Ohne Vorbehalte miteinander umgehen
Ein Bündnis lud zur Kundgebung für Vielfalt, Demokratie und Toleranz vor das Schauspielhaus Stuttgart.

© Lichtgut/Bacher
Bei der Kundgebung wurde geredet und gesungen. Bei der Kundgebung wurde nicht nur geredet, sondern auch gesungen.
Von Petra Mostbacher-Dix
Stuttgart - Hier „Zu Risiken und Nebenwirkungen fragen Sie Ihre Oma oder Ihren Opa“, da „Nerds gegen Nazis“. Plakate, die Bände sprechen. Wie so viele an diesem Samstagnachmittag im Oberen Schlossgarten. Dorthin hatte ein breites Bündnis von kommerziellen und nicht-kommerziellen Kulturorganisationen und Unternehmen, von Künstlerinnen und Künstlern, von Aktivistinnen und Aktivisten geladen. Ihre Kundgebung für Vielfalt, Demokratie und Toleranz fand innerhalb „stimmt-fuer.de“ statt, der bundesweiten Kampagne der Veranstaltungsbranche für demokratische Werte und einer Gesellschaft der Vielfalt und Pluralität.

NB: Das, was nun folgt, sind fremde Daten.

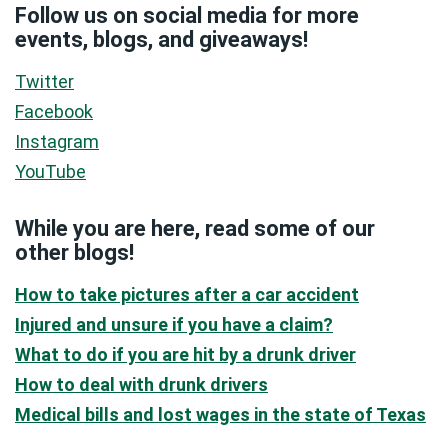
Follow us on social media for more
events, blogs, and giveaways!
Twitter
Facebook
Instagram
YouTube
While you are here, read some of our
other blogs!
How to take pictures after a car accident
Injured and unsure if you have a claim?
What to do if you are hit by a drunk driver
How to deal with drunk drivers
Medical bills and lost wages in the state of Texas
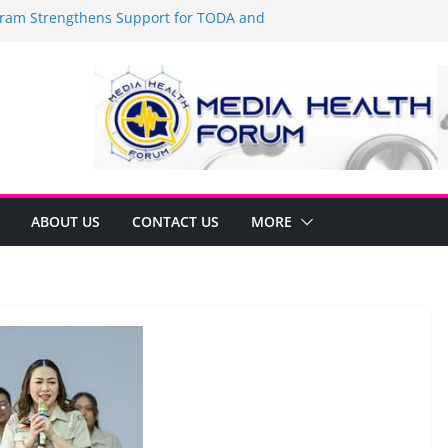
am Strengthens Support for TODA and
 GMA, Cavite
t’s time to shop BIG!
Umbe Arca Champions MSME Growth in
gh DTI Cavite Financing Seminar
 LANE AT RIGHT TO CARE ORDINANCE,
INUKSAN SA CARMONA
mulates Local Development Plan for
onjon Ferrer and Vice Mayor Jonas
itiative
ABOUT US
CONTACT US
MORE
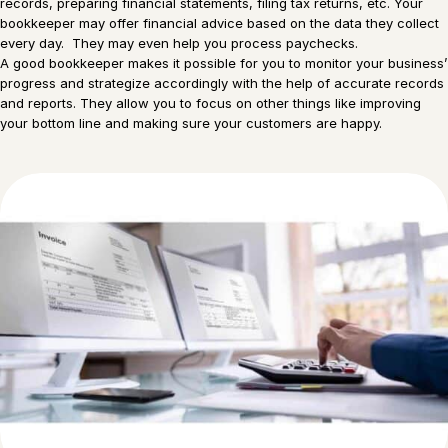
records, preparing financial statements, filing tax returns, etc. Your
bookkeeper may offer financial advice based on the data they collect
every day. They may even help you process paychecks.
A good bookkeeper makes it possible for you to monitor your business’
progress and strategize accordingly with the help of accurate records
and reports. They allow you to focus on other things like improving
your bottom line and making sure your customers are happy.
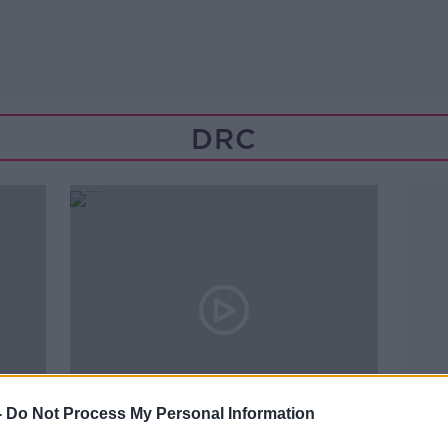
DRC
-
Do Not Process My Personal Information
00:14:39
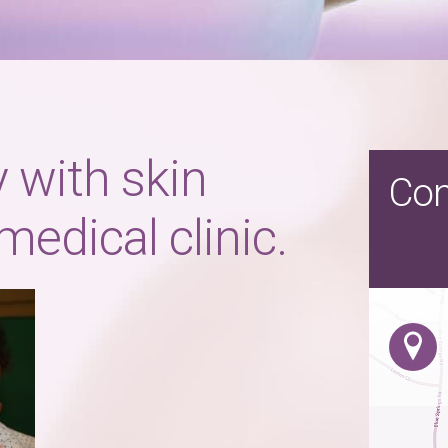
 with skin
Con
medical clinic.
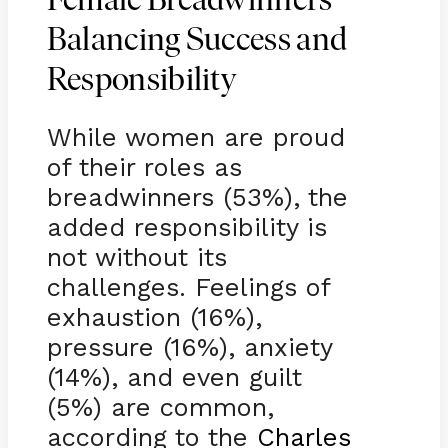
Female Breadwinners
Balancing Success and
Responsibility
While women are proud
of their roles as
breadwinners (53%), the
added responsibility is
not without its
challenges. Feelings of
exhaustion (16%),
pressure (16%), anxiety
(14%), and even guilt
(5%) are common,
according to the
Charles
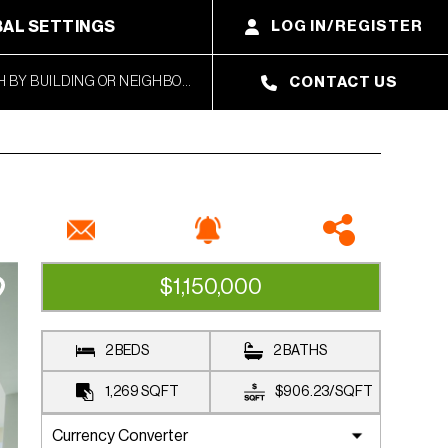
AL SETTINGS
LOG IN/REGISTER
CONTACT US
$1,150,000
AVAILABLE
2 BEDS
2 BATHS
1,269
SQFT
$906.23
/
SQFT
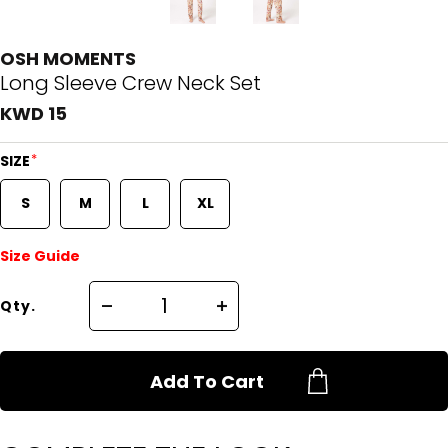
OSH MOMENTS
Long Sleeve Crew Neck Set
KWD 15
*
SIZE
S
M
L
XL
Size Guide
Qty.
Add To Cart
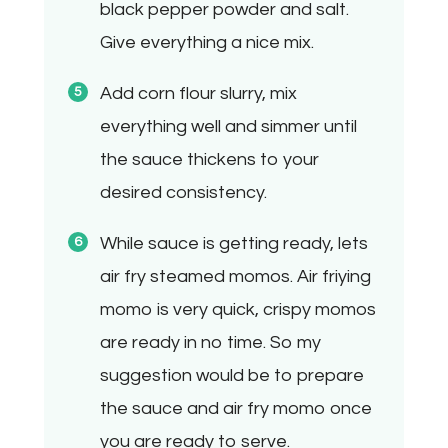
black pepper powder and salt.
Give everything a nice mix.
Add corn flour slurry, mix
everything well and simmer until
the sauce thickens to your
desired consistency.
While sauce is getting ready, lets
air fry steamed momos. Air friying
momo is very quick, crispy momos
are ready in no time. So my
suggestion would be to prepare
the sauce and air fry momo once
you are ready to serve.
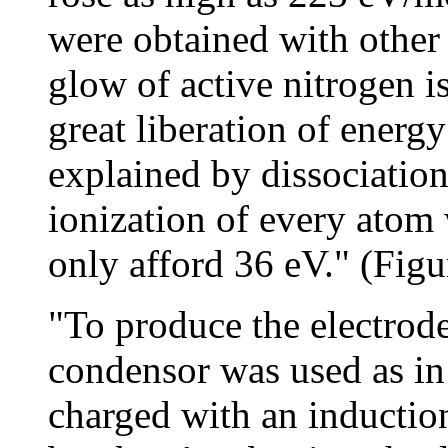
were obtained with other g
glow of active nitrogen is
great liberation of ener
explained by dissociation
ionization of every atom
only afford 36 eV." (Figu
"To produce the electrode
condensor was used as in
charged with an inductio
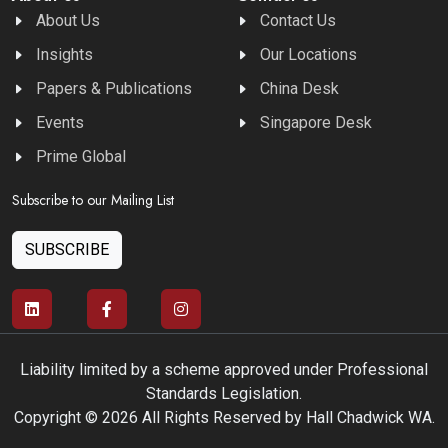
About Us
Contact Us
Insights
Our Locations
Papers & Publications
China Desk
Events
Singapore Desk
Prime Global
Subscribe to our Mailing List
SUBSCRIBE
Liability limited by a scheme approved under Professional
Standards Legislation.
Copyright © 2026 All Rights Reserved by Hall Chadwick WA.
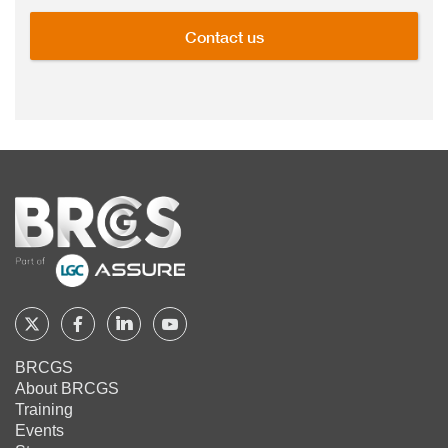
Contact us
Home
Follow
Follow
Follow
Follow
BRCGS
BRCGS
BRCGS
BRCGS
BRCGS
About BRCGS
on
on
on
on
Training
Twitter
Facebook
YouTube
LinkedIn
Events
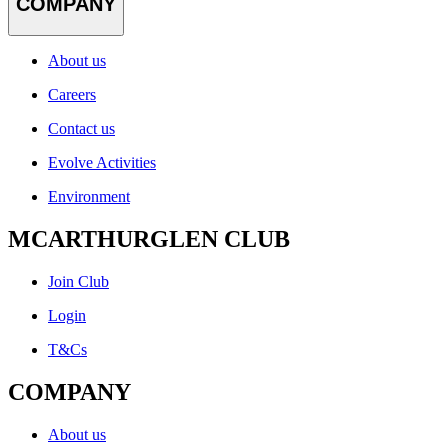
COMPANY
About us
Careers
Contact us
Evolve Activities
Environment
MCARTHURGLEN CLUB
Join Club
Login
T&Cs
COMPANY
About us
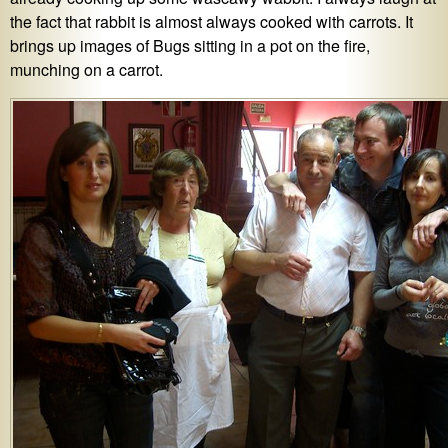
the fact that rabbit is almost always cooked with carrots. It
brings up images of Bugs sitting in a pot on the fire,
munching on a carrot.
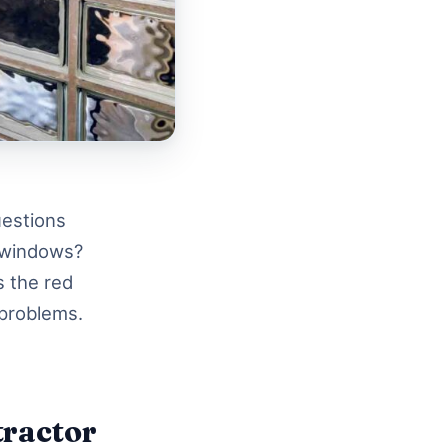
uestions
d windows?
s the red
 problems.
tractor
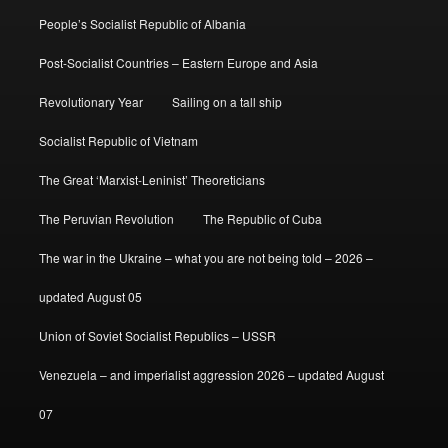
People’s Socialist Republic of Albania
Post-Socialist Countries – Eastern Europe and Asia
Revolutionary Year
Sailing on a tall ship
Socialist Republic of Vietnam
The Great ‘Marxist-Leninist’ Theoreticians
The Peruvian Revolution
The Republic of Cuba
The war in the Ukraine – what you are not being told – 2026 –
updated August 05
Union of Soviet Socialist Republics – USSR
Venezuela – and imperialist aggression 2026 – updated August
07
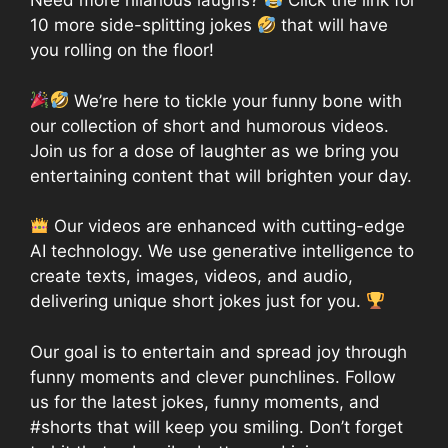
Need more hilarious laughs?
Click the link for
10 more side-splitting jokes
that will have
you rolling on the floor!
We’re here to tickle your funny bone with
our collection of short and humorous videos.
Join us for a dose of laughter as we bring you
entertaining content that will brighten your day.
Our videos are enhanced with cutting-edge
AI technology. We use generative intelligence to
create texts, images, videos, and audio,
delivering unique short jokes just for you.
Our goal is to entertain and spread joy through
funny moments and clever punchlines. Follow
us for the latest jokes, funny moments, and
#shorts that will keep you smiling. Don’t forget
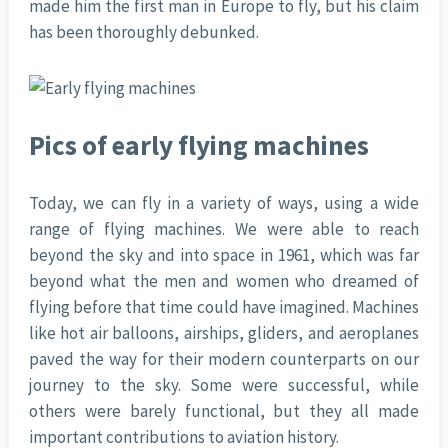
made him the first man in Europe to fly, but his claim
has been thoroughly debunked.
Pics of early flying machines
Today, we can fly in a variety of ways, using a wide
range of flying machines. We were able to reach
beyond the sky and into space in 1961, which was far
beyond what the men and women who dreamed of
flying before that time could have imagined. Machines
like hot air balloons, airships, gliders, and aeroplanes
paved the way for their modern counterparts on our
journey to the sky. Some were successful, while
others were barely functional, but they all made
important contributions to aviation history.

Einige hundert Menschen jeglichen Alters kamen vor das Schauspielhaus, sangen leidenschaftlich zum Auftakt den Anti-Neonazisong „Schrei nach Liebe“ der Berliner Punkrock-Band Die Ärzte mit. „In der Kultur kommen Menschen aus vielen Ländern zusammen“, so Paul Woog. Der Geschäftsführer der Konzertagentur SKS Michael Russ moderierte mit der zwölfjährigen Magdalena, die deutlich machte, was sie umtreibt: „Alle sollen ohne Vorbehalte miteinander umgehen.“
Denn was passiere, wenn Rechte übernähmen, sei in den USA zu beobachten, sagte ein Aktivist: „Diversität wird abgeschafft, auf dem Stonewall-Denkmal werden Transmenschen getilgt.“ Aber man könne Nein sagen, betonte er, ein Gedicht des evangelischen Pfarrers Martin Niemöller zitierend: Als die Nazis die Kommunisten, Sozialdemokraten, Gewerkschafter holten, habe er geschwiegen. „Als sie mich holten, gab es keinen mehr, der protestieren konnte.“
Die Notwendigkeit, seiner Stimme an Urnen und in Protesten Gehör zu verschaffen, unterstrichen auch unter anderem Jochen Siegle (Reporters for Future), Sabiha Ghellal (Hochschule der Medien), Kerim Arpad (Deutsch-Türkisches Forum), Hans D. Christ vom Württembergischen Kunstverein (WKV) und Kolumnist Jo Bauer, der das Netzwerk gegen Rechts mitinitiierte. Letzterer erinnerte an die Nazihorden, die 1930 das Stuttgarter Schauspiel stürmten, weil das anti-rassistische Stück „Schatten über Harlem“ des jüdischen Autors Ossip Dymow lief. „Man muss wissen, wo man steht!“ Geschichte wiederhole sich nicht Eins zu Eins, aber Strukturen. Man müsse über Probleme sprechen, Räume für Dialoge aufmachen, keine Sündenböcke für Wohnungsnot, marode Brücken, Lebensmittelpreise suchen.
Medienprofessorin Ghellal hob hervor: Kultur, ob Literatur, Kunst, Musik, Theater, Film und mehr, sei ein Raum der Freiheit – „für Experimente, Offenheit, Visionen und dafür, auch Unbequemes auszusprechen“.